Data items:
* * * * * * * * *

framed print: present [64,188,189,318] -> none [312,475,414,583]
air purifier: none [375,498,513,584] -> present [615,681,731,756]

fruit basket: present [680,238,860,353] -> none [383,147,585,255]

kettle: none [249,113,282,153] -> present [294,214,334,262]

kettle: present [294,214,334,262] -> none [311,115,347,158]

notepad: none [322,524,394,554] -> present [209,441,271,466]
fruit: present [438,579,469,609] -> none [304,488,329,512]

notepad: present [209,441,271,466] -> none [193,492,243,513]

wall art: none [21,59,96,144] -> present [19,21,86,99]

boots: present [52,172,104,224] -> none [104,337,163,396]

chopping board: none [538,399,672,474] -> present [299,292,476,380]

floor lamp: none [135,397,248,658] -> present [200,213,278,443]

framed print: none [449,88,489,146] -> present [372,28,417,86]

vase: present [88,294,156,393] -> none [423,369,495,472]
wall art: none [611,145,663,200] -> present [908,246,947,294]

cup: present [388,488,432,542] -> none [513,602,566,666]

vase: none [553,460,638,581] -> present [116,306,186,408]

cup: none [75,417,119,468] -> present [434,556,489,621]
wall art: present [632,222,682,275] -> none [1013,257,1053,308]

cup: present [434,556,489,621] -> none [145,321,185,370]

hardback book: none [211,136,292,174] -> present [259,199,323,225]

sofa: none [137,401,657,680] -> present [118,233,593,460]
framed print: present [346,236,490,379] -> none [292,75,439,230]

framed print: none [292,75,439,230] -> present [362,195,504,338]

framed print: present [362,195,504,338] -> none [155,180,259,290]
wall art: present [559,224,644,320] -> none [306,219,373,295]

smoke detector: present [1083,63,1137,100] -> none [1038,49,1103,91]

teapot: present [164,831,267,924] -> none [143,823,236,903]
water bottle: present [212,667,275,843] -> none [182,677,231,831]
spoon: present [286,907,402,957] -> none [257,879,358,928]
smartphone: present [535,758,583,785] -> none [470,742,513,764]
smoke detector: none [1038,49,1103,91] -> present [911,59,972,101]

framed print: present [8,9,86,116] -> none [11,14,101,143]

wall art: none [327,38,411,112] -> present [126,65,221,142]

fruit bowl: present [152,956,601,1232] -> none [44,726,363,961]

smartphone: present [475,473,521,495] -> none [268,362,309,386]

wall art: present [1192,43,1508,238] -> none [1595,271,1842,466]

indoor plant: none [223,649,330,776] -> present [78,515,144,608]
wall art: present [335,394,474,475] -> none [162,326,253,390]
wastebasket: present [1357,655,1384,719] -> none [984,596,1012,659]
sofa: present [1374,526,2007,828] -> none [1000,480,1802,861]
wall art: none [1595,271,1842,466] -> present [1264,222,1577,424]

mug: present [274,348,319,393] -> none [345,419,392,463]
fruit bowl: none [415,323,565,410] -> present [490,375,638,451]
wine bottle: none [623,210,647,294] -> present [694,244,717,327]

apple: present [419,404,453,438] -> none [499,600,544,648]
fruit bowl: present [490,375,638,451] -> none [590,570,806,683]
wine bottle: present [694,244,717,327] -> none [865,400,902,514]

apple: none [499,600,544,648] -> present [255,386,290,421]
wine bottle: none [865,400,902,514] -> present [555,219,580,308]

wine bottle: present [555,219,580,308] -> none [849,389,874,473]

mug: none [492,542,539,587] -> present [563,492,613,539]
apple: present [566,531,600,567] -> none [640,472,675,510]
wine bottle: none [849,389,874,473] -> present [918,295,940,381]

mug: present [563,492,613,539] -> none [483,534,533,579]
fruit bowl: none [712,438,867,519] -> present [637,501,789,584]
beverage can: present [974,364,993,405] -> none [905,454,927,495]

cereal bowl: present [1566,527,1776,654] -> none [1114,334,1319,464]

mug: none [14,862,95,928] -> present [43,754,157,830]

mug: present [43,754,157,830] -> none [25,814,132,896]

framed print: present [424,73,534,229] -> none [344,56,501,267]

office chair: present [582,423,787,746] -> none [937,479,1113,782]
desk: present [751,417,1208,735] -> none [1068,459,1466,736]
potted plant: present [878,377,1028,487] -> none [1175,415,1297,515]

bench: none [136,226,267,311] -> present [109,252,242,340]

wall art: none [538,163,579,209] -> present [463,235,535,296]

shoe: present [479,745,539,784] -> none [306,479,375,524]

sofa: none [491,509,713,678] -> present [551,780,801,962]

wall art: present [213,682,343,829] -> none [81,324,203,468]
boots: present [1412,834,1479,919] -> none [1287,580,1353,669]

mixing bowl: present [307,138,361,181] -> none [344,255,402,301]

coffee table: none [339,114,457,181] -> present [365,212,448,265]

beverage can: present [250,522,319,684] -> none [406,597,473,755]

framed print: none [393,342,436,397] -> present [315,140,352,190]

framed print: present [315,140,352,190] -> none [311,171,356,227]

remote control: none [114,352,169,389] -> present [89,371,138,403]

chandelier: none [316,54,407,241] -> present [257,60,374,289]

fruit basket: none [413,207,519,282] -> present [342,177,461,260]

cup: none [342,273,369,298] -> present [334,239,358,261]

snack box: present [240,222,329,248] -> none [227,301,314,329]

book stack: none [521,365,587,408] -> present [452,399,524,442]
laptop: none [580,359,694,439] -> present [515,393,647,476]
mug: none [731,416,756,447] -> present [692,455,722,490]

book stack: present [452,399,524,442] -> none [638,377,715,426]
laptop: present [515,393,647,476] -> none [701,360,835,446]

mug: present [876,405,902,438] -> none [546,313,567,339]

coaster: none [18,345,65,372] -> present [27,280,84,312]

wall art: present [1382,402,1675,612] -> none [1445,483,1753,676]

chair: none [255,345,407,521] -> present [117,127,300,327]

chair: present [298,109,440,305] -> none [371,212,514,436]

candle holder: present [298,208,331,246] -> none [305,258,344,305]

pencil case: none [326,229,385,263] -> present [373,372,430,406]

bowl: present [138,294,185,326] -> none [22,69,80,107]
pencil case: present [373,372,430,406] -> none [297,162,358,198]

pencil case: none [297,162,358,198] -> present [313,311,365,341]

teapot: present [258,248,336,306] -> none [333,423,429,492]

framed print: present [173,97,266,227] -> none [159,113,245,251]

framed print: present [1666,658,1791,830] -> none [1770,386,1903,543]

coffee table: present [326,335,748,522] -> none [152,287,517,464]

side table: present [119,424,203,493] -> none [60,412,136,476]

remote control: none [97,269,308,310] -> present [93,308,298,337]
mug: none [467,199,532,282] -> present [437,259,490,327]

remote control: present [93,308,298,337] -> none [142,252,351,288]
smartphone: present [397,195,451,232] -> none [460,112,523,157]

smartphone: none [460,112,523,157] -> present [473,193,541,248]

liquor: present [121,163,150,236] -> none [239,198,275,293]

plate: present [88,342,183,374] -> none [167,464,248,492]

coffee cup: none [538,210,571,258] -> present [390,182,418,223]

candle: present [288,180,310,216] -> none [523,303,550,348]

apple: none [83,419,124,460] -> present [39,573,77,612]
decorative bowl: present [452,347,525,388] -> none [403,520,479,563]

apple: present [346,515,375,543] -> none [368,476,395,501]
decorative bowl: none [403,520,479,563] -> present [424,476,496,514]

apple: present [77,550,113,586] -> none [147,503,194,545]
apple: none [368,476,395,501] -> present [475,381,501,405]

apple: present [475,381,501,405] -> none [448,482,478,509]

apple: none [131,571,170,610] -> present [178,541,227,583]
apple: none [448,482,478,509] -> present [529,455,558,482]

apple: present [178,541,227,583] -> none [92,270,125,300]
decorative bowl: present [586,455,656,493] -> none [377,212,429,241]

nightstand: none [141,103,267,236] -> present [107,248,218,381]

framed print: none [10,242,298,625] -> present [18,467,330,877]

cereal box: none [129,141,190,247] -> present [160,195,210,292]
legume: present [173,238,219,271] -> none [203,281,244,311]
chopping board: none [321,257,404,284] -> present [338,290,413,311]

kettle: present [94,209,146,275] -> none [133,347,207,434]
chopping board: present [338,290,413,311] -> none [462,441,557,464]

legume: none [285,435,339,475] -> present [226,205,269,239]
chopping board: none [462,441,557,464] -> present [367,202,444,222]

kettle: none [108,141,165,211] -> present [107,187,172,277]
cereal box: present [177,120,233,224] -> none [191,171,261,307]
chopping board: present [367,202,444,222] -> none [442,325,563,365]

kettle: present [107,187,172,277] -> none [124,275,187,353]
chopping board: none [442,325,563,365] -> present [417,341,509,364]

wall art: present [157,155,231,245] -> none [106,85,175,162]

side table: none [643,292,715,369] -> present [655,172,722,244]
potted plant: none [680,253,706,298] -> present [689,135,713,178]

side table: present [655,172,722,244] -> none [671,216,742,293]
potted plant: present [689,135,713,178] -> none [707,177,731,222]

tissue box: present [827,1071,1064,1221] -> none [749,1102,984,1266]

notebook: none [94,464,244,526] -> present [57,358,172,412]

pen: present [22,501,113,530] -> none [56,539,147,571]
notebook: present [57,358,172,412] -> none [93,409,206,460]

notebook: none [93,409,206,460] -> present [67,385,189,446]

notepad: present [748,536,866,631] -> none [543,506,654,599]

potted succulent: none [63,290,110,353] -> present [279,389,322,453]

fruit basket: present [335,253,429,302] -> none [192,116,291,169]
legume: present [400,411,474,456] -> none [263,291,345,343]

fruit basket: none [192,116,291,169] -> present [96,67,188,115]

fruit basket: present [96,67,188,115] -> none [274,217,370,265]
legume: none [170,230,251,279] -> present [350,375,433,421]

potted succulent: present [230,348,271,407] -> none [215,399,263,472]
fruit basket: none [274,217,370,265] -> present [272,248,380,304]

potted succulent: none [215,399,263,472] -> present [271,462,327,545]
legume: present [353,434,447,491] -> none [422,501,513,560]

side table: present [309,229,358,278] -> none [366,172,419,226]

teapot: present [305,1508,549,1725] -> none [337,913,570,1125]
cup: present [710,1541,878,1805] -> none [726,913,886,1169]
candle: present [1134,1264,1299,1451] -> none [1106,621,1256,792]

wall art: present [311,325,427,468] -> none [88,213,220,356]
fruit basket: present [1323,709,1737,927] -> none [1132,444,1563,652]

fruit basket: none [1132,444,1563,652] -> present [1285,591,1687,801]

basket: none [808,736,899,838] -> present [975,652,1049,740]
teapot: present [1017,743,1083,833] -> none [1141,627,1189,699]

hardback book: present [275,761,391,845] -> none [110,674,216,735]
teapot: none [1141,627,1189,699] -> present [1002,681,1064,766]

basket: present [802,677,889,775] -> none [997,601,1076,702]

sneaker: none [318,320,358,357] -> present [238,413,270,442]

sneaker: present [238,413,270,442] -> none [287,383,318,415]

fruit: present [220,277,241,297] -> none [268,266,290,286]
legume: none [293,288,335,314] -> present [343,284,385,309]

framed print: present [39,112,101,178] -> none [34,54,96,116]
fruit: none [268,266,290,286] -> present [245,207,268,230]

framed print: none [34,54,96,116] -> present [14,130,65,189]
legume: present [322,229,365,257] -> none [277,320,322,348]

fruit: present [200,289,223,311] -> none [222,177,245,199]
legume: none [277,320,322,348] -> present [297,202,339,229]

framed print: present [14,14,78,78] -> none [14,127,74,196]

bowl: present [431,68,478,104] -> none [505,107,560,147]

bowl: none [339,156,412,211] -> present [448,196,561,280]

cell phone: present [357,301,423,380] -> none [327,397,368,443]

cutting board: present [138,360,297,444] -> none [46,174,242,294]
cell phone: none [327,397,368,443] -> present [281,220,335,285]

* * * * * * * * *

▶ [WORK INSTRUCTION]:
Quote only the lines from the one containing "cell phone: present" through the final line of the records, with both ends included.

▶ [ANSWER BOX]:
cell phone: present [357,301,423,380] -> none [327,397,368,443]

cutting board: present [138,360,297,444] -> none [46,174,242,294]
cell phone: none [327,397,368,443] -> present [281,220,335,285]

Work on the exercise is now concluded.